Onto your other point about investing, while it's scary to think about losing money in the stock market, another way to think about it is buying shares at a discount, as eventually the market should go up again. However, I don't know how much you've saved so before addressing that, ideally you'd have at least 3-6 months worth of living expenses in emergency savings in the event of a job loss or unexpected expense. The monthly amount should include housing payments, car payments, utilities, food and medicine — plus health insurance premiums if you're currently covered by your employer. The number of months you save up for is up to you, depending on whether you straight up quit your job or if you're laid off with severance and the ability to collect unemployment insurance.
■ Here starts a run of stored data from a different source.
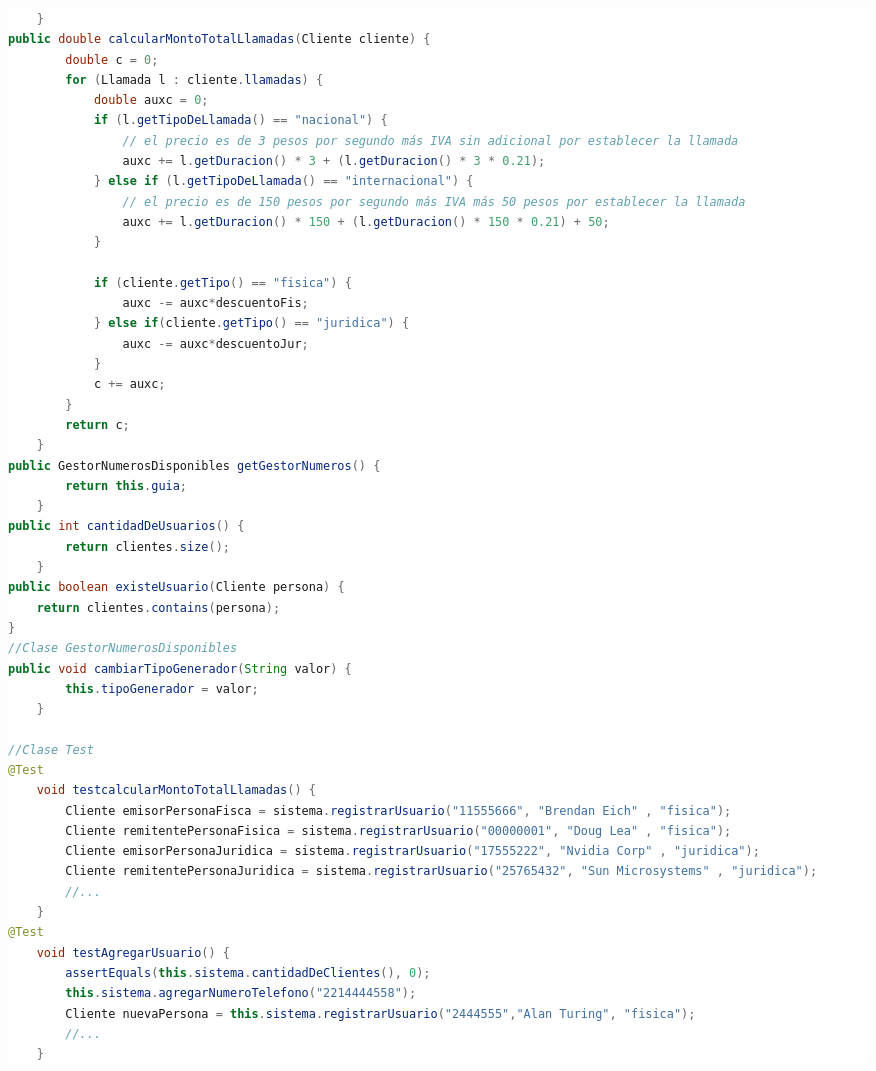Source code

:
 ```java
    }
public double calcularMontoTotalLlamadas(Cliente cliente) {
        double c = 0;
        for (Llamada l : cliente.llamadas) {
            double auxc = 0;
            if (l.getTipoDeLlamada() == "nacional") {
                // el precio es de 3 pesos por segundo más IVA sin adicional por establecer la llamada
                auxc += l.getDuracion() * 3 + (l.getDuracion() * 3 * 0.21);
            } else if (l.getTipoDeLlamada() == "internacional") {
                // el precio es de 150 pesos por segundo más IVA más 50 pesos por establecer la llamada
                auxc += l.getDuracion() * 150 + (l.getDuracion() * 150 * 0.21) + 50;
            }

            if (cliente.getTipo() == "fisica") {
                auxc -= auxc*descuentoFis;
            } else if(cliente.getTipo() == "juridica") {
                auxc -= auxc*descuentoJur;
            }
            c += auxc;
        }
        return c;
    }
public GestorNumerosDisponibles getGestorNumeros() {
        return this.guia;
    }
public int cantidadDeUsuarios() {
        return clientes.size();
    }
public boolean existeUsuario(Cliente persona) {
    return clientes.contains(persona);
}
//Clase GestorNumerosDisponibles
public void cambiarTipoGenerador(String valor) {
        this.tipoGenerador = valor;
    }

//Clase Test
@Test
	void testcalcularMontoTotalLlamadas() {
		Cliente emisorPersonaFisca = sistema.registrarUsuario("11555666", "Brendan Eich" , "fisica");
		Cliente remitentePersonaFisica = sistema.registrarUsuario("00000001", "Doug Lea" , "fisica");
		Cliente emisorPersonaJuridica = sistema.registrarUsuario("17555222", "Nvidia Corp" , "juridica");
		Cliente remitentePersonaJuridica = sistema.registrarUsuario("25765432", "Sun Microsystems" , "juridica");
        //...
    }
@Test
	void testAgregarUsuario() {
		assertEquals(this.sistema.cantidadDeClientes(), 0);
		this.sistema.agregarNumeroTelefono("2214444558"); 
		Cliente nuevaPersona = this.sistema.registrarUsuario("2444555","Alan Turing", "fisica");
        //...
    }

```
If you've built up your emergency fund or at least have committed to adding to it regularly to hit your goal, does your employer offer a 401k match? Although participating in a 401k comes with market risks, they're a great savings vehicle for retirement and if your employer matches, that's free money going toward your future. Start by contributing enough to get your match, and do some research about choosing funds that match your risk tolerance. Target retirement funds based on your targeted retirement year are often a default plan. They offer diversification and adjust for risk as you near retirement.
If you still have some cash left, maybe put some into a vacation fund or some other short term savings goal such as a new car or a down payment for a house or some type of splurge item. 2022, and the past few years with the pandemic have been tough, and it's important to save for the future as well as live a good life now. Living below your means got you some savings, and if you meet your savings goal, spend it!
Back to investing. Contributing enough to a 401k to get your match might be the first step. Next, you might want to open up a Roth IRA account with the ultimate goal of maxing it out each year as long as you're eligible (there are salary caps to be able to participate in a Roth IRA). Once you've set up a Roth IRA, you can invest in index fund ETFs that track against the S&P 500, Nasdaq, etc. Doing so instantly diversifies your investments versus selecting individual stocks, but you'll have to pay a management fee. Luckily there are many low expense ratio ETFs to choose from. Many brokerages offer commission-free trades so regularly investing to take advantage of dollar cost averages can help you take the fear out of investing — though all investments do come with a risk.
That's more than a few ways to help you start 2023 with a goal toward increasing your earning power with your existing cash. Investing in the stock market is one of the best ways to build wealth over a longer period of time to take advantage of compound interest. Tax diversification via Traditional and Roth 401k/IRAs as well as taxable brokerage accounts can help you assess how you want to get started.